Task details ->
Report every line of the material that contains the word "distances", copying each line in full. Case counts.

Material to process ->
################

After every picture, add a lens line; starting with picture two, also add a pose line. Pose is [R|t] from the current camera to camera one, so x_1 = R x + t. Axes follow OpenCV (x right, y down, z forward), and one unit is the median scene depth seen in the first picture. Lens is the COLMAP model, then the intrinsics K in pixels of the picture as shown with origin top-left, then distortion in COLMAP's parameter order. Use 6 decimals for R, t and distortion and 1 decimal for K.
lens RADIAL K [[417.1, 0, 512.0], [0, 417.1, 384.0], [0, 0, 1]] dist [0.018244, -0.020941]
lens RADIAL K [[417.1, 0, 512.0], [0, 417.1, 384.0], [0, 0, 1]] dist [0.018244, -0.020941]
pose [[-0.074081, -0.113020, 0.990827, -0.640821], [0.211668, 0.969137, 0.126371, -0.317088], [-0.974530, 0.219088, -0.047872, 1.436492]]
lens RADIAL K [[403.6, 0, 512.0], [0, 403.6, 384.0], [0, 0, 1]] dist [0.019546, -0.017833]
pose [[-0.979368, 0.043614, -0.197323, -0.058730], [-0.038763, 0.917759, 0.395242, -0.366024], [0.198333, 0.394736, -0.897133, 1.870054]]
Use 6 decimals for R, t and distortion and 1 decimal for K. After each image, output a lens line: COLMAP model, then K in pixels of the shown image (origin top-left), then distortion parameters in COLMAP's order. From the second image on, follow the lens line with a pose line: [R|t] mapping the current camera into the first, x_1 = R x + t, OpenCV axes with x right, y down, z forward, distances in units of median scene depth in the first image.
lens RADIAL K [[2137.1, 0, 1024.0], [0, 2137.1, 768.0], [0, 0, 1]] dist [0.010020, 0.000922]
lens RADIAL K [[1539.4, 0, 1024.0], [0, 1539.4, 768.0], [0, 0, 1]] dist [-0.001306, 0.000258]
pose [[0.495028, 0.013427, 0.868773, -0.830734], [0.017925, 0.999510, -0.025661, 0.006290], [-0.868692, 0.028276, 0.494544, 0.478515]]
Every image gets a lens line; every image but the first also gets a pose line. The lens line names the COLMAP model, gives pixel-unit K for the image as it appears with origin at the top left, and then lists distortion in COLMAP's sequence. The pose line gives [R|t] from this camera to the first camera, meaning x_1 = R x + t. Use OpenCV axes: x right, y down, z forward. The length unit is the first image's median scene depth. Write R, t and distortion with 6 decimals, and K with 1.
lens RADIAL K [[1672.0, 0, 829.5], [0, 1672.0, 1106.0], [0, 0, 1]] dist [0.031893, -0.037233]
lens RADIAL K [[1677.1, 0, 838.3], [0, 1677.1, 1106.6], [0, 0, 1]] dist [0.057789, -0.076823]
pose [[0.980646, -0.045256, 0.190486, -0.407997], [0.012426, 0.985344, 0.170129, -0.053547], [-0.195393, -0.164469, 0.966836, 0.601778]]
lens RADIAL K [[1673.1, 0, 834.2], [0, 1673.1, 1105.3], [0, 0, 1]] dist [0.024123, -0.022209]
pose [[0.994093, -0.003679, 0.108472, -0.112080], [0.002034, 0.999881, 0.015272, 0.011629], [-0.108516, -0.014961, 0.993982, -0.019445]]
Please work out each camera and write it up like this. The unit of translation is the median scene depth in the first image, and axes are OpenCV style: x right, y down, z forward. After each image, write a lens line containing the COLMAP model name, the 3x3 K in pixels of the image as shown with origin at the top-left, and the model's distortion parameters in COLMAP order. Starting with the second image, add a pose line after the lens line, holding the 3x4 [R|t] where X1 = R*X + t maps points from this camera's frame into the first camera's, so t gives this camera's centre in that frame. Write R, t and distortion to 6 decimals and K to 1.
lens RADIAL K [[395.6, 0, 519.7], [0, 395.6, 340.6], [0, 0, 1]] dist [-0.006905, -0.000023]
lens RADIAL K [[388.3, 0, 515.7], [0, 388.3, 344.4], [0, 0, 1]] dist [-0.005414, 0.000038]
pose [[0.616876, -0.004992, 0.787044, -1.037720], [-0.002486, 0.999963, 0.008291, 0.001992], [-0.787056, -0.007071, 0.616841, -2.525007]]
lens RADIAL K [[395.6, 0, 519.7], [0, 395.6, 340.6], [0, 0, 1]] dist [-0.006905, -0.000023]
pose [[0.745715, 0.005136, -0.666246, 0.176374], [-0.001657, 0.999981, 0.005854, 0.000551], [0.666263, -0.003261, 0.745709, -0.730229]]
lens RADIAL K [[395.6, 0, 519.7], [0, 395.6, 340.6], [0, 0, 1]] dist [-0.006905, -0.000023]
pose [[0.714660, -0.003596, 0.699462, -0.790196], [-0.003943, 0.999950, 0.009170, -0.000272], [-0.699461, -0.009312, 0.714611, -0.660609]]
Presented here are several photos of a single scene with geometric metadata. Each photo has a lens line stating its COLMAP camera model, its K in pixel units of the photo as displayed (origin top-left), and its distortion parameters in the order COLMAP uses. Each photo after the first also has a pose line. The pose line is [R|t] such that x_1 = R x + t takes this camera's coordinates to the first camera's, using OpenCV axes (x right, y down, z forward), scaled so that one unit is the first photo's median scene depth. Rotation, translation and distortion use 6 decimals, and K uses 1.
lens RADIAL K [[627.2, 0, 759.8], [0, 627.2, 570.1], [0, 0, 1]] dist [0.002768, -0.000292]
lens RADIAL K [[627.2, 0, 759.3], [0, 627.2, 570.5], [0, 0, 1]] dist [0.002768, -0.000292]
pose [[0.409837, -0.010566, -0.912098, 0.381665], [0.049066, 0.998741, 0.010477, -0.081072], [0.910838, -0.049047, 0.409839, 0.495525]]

################

Solution ->
Use 6 decimals for R, t and distortion and 1 decimal for K. After each image, output a lens line: COLMAP model, then K in pixels of the shown image (origin top-left), then distortion parameters in COLMAP's order. From the second image on, follow the lens line with a pose line: [R|t] mapping the current camera into the first, x_1 = R x + t, OpenCV axes with x right, y down, z forward, distances in units of median scene depth in the first image.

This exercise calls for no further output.